I suggest you to move away from port 22 for SSH. That alone will prevent like vast, vast majority of attempts, which come from bots only. Also consider using public key auth. That alone will prevent any manual or automatic hacking attempt unless there's an exploit in sshd, or unless someone takes hold of your public and private keys, and I mean physically nick the files from your computer -- in which case they're left with the huge task of attempting to crack the passphrase you protected the keys with.

Personally I'm not using or suggesting fail2ban. In my opinion, it's a waste of resources, and may even lead to a cute ddos.

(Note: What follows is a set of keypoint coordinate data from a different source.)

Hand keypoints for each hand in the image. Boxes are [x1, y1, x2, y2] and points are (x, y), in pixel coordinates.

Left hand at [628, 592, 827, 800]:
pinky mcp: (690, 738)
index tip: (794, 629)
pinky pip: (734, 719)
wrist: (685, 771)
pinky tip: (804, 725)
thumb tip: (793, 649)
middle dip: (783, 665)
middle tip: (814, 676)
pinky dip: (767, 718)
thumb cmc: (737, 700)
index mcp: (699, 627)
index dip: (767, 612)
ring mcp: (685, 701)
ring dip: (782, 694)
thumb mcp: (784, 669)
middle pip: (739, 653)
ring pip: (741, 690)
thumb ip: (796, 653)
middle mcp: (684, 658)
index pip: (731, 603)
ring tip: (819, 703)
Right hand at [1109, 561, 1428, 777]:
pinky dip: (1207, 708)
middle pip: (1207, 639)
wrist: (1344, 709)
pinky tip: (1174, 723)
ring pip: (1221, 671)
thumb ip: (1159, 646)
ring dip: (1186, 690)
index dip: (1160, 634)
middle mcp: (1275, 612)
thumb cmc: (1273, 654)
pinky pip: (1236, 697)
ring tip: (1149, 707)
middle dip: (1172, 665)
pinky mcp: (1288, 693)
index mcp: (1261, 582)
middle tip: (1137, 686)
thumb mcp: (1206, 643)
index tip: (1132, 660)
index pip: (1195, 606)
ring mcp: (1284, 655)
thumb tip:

Also, if you really want to use fail2ban, then configure iptables rules to drop only SYN packets and allow all RELATED, ESTABLISHED, otherwise EACH packet that your NIC receives would have to be checked against a table of banned IPs (can you say: ddos?).  :Wink: 

Edit: ps, the trend with bots nowadays is to go very slow, too slow for any reasonable fail2ban rule anyways. Also, if you're really paranoid, the third line of defense (first two being moving away from 22, and using public key auth) would be to use port knocker.

----------

## El_Goretto

Your fail2ban seems not configured at all. Enable the ssh "jail" (/etc/fail2ban/jail.conf)

Plus, this "policy ACCEPT" is frightening... but if it's on purpose, ok, then...

----------